*** INPUT DATA ***

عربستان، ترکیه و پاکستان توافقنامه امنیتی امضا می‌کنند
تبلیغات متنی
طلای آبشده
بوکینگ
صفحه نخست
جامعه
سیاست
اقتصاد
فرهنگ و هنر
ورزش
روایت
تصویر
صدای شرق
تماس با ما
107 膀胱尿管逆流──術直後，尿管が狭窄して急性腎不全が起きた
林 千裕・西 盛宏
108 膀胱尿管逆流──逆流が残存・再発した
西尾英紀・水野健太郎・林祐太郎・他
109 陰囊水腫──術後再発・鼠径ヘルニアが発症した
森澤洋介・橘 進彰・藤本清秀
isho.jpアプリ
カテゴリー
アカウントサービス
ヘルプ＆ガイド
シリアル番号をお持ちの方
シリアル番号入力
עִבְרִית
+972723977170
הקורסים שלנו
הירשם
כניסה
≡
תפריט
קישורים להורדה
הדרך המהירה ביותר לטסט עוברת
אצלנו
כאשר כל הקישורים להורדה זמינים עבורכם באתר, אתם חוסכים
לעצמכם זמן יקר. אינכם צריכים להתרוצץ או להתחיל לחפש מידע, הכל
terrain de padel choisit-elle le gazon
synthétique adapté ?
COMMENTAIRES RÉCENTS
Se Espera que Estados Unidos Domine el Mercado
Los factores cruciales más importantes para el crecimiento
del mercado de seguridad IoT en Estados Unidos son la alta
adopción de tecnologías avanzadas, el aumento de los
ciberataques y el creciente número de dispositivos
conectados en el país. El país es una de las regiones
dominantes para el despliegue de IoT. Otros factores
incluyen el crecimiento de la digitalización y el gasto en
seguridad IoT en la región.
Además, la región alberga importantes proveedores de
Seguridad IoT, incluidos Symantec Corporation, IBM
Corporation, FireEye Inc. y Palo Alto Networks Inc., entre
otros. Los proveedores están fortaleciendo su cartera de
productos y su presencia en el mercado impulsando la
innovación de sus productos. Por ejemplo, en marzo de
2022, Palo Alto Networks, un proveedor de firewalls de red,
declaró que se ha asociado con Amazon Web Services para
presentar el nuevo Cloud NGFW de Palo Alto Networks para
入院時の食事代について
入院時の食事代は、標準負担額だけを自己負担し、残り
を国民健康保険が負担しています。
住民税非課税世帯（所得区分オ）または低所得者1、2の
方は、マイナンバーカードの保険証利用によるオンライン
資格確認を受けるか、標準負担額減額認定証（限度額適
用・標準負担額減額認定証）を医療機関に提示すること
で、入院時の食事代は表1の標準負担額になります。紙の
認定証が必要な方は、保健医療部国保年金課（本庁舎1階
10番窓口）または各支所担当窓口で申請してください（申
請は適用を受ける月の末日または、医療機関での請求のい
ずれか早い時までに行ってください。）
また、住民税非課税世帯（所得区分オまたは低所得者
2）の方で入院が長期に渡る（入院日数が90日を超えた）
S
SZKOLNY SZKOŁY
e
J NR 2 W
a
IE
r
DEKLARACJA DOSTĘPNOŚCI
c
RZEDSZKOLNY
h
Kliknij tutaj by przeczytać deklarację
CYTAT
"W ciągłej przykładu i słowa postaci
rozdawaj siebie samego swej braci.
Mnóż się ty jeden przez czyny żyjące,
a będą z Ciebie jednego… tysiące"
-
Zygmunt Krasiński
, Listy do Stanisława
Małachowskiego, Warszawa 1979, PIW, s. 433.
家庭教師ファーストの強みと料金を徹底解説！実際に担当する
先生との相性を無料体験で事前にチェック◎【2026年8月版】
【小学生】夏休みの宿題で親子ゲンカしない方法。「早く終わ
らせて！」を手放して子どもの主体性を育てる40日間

*** End of INPUT DATA ***

*TASK ITEM*
Copy the stretch from the start of the records through the line that contains "Se Espera que", reproducing each line precisely.

*OUTPUT BELOW*
عربستان، ترکیه و پاکستان توافقنامه امنیتی امضا می‌کنند
تبلیغات متنی
طلای آبشده
بوکینگ
صفحه نخست
جامعه
سیاست
اقتصاد
فرهنگ و هنر
ورزش
روایت
تصویر
صدای شرق
تماس با ما
107 膀胱尿管逆流──術直後，尿管が狭窄して急性腎不全が起きた
林 千裕・西 盛宏
108 膀胱尿管逆流──逆流が残存・再発した
西尾英紀・水野健太郎・林祐太郎・他
109 陰囊水腫──術後再発・鼠径ヘルニアが発症した
森澤洋介・橘 進彰・藤本清秀
isho.jpアプリ
カテゴリー
アカウントサービス
ヘルプ＆ガイド
シリアル番号をお持ちの方
シリアル番号入力
עִבְרִית
+972723977170
הקורסים שלנו
הירשם
כניסה
≡
תפריט
קישורים להורדה
הדרך המהירה ביותר לטסט עוברת
אצלנו
כאשר כל הקישורים להורדה זמינים עבורכם באתר, אתם חוסכים
לעצמכם זמן יקר. אינכם צריכים להתרוצץ או להתחיל לחפש מידע, הכל
terrain de padel choisit-elle le gazon
synthétique adapté ?
COMMENTAIRES RÉCENTS
Se Espera que Estados Unidos Domine el Mercado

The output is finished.